CANADA: An algorithm inspired by a popular song-matching app is helping Stanford scientists find previously overlooked earthquakes in large databases of ground motion measurements.
They call their algorithm Fingerprint And Similarity Thresholding, or FAST, and it could transform how seismologists detect microquakes – temblors that don’t pack enough punch to register as earthquakes when analyzed by conventional methods. While microquakes don’t threaten buildings or people, monitoring them could help scientists predict how frequently, and where, larger quakes are likely to occur.
“In the past decade or so, one of the major trends in seismology has been the use of waveform similarity to find weakly recorded earthquakes,” said Greg Beroza, a professor of geophysics at Stanford School of Earth, Energy & Environmental Sciences.

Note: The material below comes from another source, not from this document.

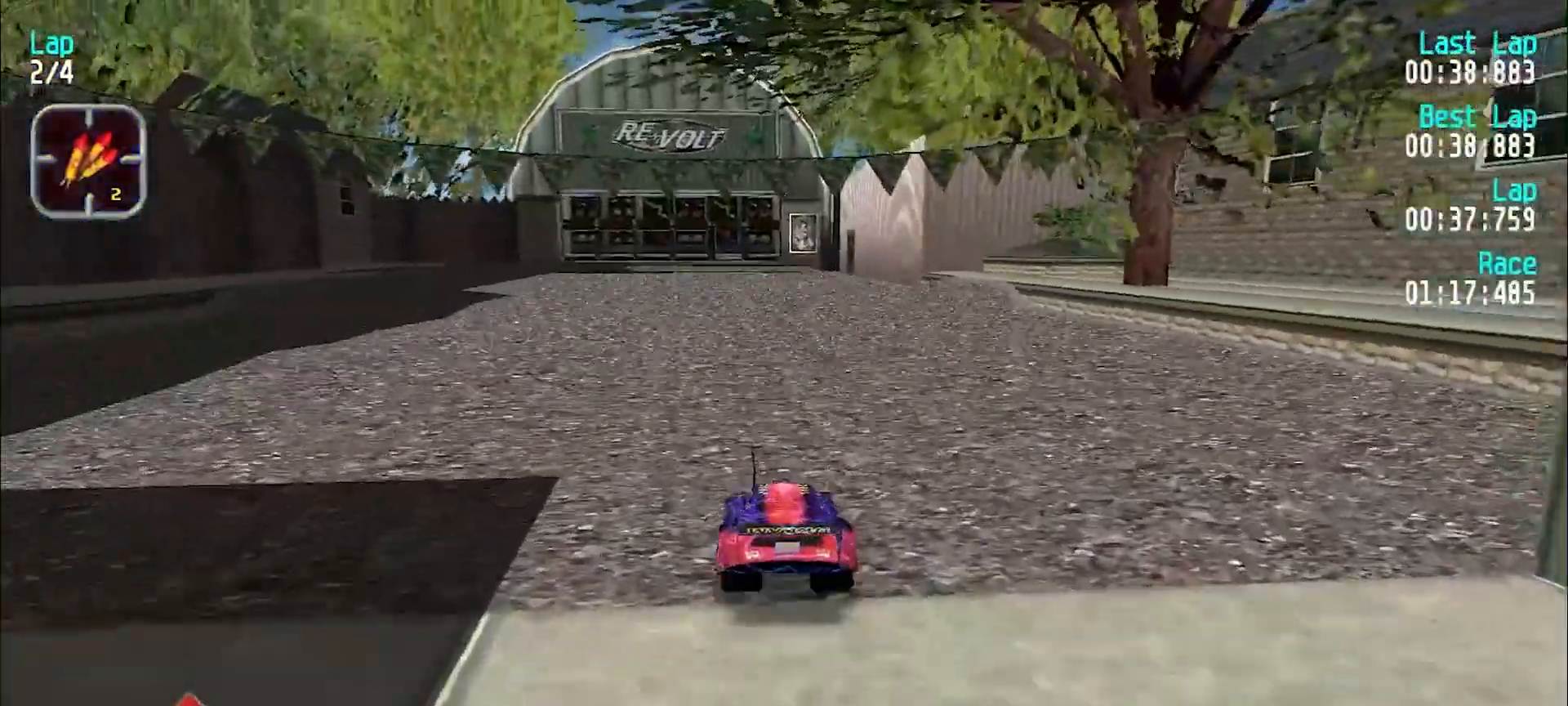
{"keys": ["e"], "events": [[17, "y", "down"], [100, "y", "up"], [167, "y", "down"], [250, "y", "up"]]}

The technique most commonly employed to do this, called template matching, functions by comparing an earthquake’s seismic wave pattern against previously recorded wave signatures in a database. The downsides of template matching are that it can be time-consuming and that it requires seismologists to have a clear idea of the signal they are looking for ahead of time.
The FAST technique, which is detailed in the current issue of the journal Science Advances, circumvents both of these shortcomings by taking all of the recorded data from a seismic station and chopping the continuous signal into segments of a few seconds each. The signals are then compressed into compact representations, or “fingerprints,” for rapid processing.